Rosena Allin-Khan: ‘Make the Labour a toxic environment for antisemites’

Shadow minister tells Limmud online festival about her family's trauma during the Second World War, and the 'painful disgusting backlash' she got after meeting Israeli diplomats

Rosena Allin-Khan speaking during Limmud

Labour’s Shadow Mental Health Minister, Rosena Allin-Khan, says “there is a need to make the Labour Party a toxic environment for antisemites”. 

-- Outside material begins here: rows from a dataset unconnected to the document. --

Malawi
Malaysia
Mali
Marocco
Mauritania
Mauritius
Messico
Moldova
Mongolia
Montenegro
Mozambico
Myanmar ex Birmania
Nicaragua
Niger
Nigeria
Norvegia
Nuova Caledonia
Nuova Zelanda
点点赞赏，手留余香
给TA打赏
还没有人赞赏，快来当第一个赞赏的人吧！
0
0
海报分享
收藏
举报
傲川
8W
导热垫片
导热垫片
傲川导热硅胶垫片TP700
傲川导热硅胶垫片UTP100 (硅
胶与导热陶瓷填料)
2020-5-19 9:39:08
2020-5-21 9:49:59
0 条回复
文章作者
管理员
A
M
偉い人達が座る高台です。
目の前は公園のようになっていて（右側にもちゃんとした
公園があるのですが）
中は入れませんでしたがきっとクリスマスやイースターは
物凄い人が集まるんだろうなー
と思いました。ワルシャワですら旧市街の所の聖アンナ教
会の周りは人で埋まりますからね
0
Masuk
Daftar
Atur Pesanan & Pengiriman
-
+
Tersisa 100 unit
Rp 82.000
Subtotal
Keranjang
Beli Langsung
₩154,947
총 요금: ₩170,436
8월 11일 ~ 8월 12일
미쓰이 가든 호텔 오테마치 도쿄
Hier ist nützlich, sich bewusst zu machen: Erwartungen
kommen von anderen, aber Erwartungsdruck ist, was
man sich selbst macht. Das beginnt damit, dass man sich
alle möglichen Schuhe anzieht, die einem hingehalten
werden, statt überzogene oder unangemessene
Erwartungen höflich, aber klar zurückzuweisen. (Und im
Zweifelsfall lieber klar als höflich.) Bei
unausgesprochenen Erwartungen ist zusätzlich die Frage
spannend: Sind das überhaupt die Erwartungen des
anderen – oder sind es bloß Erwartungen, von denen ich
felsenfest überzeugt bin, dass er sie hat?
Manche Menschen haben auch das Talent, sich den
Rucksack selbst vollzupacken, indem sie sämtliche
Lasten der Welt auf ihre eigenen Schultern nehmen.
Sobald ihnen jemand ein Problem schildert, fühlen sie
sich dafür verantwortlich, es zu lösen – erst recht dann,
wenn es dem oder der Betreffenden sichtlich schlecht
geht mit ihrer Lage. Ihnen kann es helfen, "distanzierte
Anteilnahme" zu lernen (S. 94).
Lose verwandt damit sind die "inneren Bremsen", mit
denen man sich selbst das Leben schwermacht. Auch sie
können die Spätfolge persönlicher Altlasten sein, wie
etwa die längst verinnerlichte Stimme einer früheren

She made a series of trenchant comments about Labour and antisemitism in conversation with the former director of the Jewish Labour Movement and Limmud activist, Ella Rose. The event was part of the Limmud Together all-day festival which took place on-line  — and this event attracted an audience of more than 250.

The MP, who came second in the race to be Labour’s deputy leader in the most recent party elections, is a human rights doctor who has gone back to work gruelling shifts as an A and E medic helping to treat Covid-19 patients. 

She comes from a mixed background — her mother a Polish Catholic, her father a Pakistani, and though she attended a Christian school, she has chosen to be a practising Muslim. She was at school with a number of Jewish girls and says that having lost members of her mother’s family during the war in Poland, “we have a shared history of the Holocaust”. She has been to Auschwitz three times.

In her human rights work Dr Allin-Khan travelled to Israel and the West Bank, and was disturbed to find Palestinian parents separated from their ill children because of visa issues. She told Ella Rose that she had received “a painful and disgusting backlash” because she had raised the issue on her return to London with the Israeli embassy, and had had a useful meeting with the deputy ambassador.

Dr Allin-Khan recorded the abusive comments she had received on her Twitter feed. “I thought it was important that the people who purported to support the Palestinian cause were the ones being so antisemitic towards someone who had the same aim, but had just chosen to do it in a diplomatic way.”

She said she was able to point to her denunciation of antisemitism during the deputy leadership campaign. “Not because it was point-scoring, but because it was the right thing to do.”

She believed that Sir Keir Starmer was “very serious” about dealing with antisemitism in Labour, adding that the party should “adopt every finding in the EHRC report”, and that education about antisemitism should be “mandatory in every constituency. We just need to expel antisemites from the party”.

Asked specifically about the recent on-line participation of two Labour MPs, Diane Abbott and Bell Ribeiro-Addy with Jackie Walker and Tony Greenstein, who had been expelled from the party — Dr Allin-Khan said there was “no reason” for the MPs to have taken part in the discussion, and I am disappointed that the event took place in the way that it did”.

She told one audience member that “Labour should be the natural home for you. You should feel welcome, and it should be the party that fights against racism and antisemitism. I think the reason antisemitism was allowed to proliferate throughout the party ,was because not enough was done to call it out when it started. And I think the reason that people who proudly hold themselves up as antiracists had no difficulty with being antisemitic, is because many of them felt that in standing up for the Palestinians, it somehow legitimised being antisemitic. That is wrong all over.”